#### SOURCE DOCUMENT ####

Telecom operators face advanced, telecom-specific cyber threats that outpace traditional security. This white paper shows how automated, knowledge-guided threat hunting strengthens detection, resilience, and compliance in 5G and cloud-native networks.

Executive summary

As networks evolve toward 5G and future 6G, they become more dynamic, data rich, and interconnected, making manual and reactive security approaches no longer sufficient. Advanced threat actors, such as those behind long-running campaigns like Liminal Panda and Salt Typhoon, exploit telecom-specific signaling protocols, roaming interfaces, or similar telecom-specificities to stage highly complex attacks. They may further exploit distributed, multi-layered, cloud-native network functions to remain undetected. These threat actors can then lie dormant in the networks for an extended period of time, making the reactive security approaches less efficient. In this case, there is a need for a proactive approach to hunt these threat actors down.

Threat hunting is a proactive security practice for searching across systems, networks, and data to uncover malicious activities that may evade traditional security defenses [1]. Despite its value in early detection and attack prevention, threat hunting is labor-intensive, time-consuming, and highly dependent on skilled analysts who must correlate diverse data sources, interpret subtle indicators of compromise, and continuously adapt to evolving attacker behaviors. This WP presents automated threat hunting in telecom environments, addressing the unique challenges of telecom protocols, distributed architectures, and cross-domain attack propagation.

This paper explores how automation can enable proactive, continuous, and scalable threat hunting across complex telecom infrastructures from a business perspective.

#### INFORMATION GIVEN ####

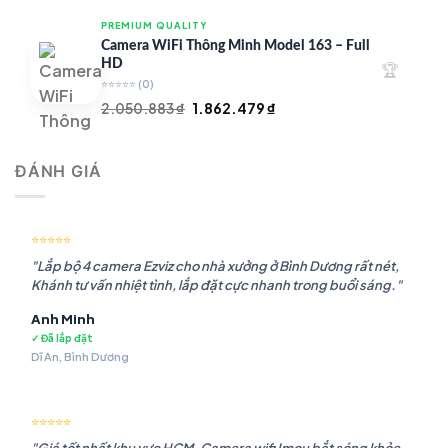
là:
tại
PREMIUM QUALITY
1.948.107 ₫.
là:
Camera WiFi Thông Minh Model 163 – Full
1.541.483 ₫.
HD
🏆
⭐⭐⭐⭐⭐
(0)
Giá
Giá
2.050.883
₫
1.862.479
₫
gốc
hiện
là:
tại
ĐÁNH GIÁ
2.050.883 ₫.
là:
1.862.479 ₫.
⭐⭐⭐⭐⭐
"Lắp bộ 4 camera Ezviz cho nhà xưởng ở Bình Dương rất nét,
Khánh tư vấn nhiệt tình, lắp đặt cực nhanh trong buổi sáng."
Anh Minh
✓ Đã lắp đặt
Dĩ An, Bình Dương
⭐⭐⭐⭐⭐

####
#### INFORMATION GIVEN ####

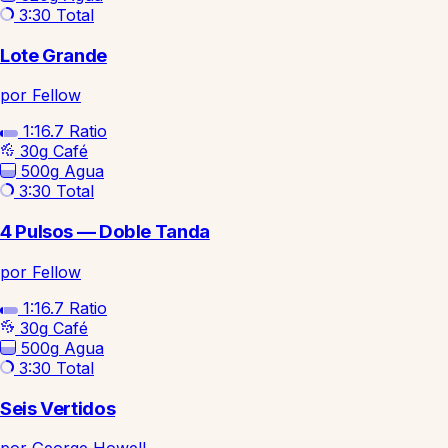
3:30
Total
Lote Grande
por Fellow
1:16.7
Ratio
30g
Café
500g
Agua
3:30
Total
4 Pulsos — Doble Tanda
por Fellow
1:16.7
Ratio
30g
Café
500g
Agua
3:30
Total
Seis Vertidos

####

Can you write out the passage of the threat-hunting white paper from "Executive summary" up to and including "threat actors down.", word for word?

Executive summary

As networks evolve toward 5G and future 6G, they become more dynamic, data rich, and interconnected, making manual and reactive security approaches no longer sufficient. Advanced threat actors, such as those behind long-running campaigns like Liminal Panda and Salt Typhoon, exploit telecom-specific signaling protocols, roaming interfaces, or similar telecom-specificities to stage highly complex attacks. They may further exploit distributed, multi-layered, cloud-native network functions to remain undetected. These threat actors can then lie dormant in the networks for an extended period of time, making the reactive security approaches less efficient. In this case, there is a need for a proactive approach to hunt these threat actors down.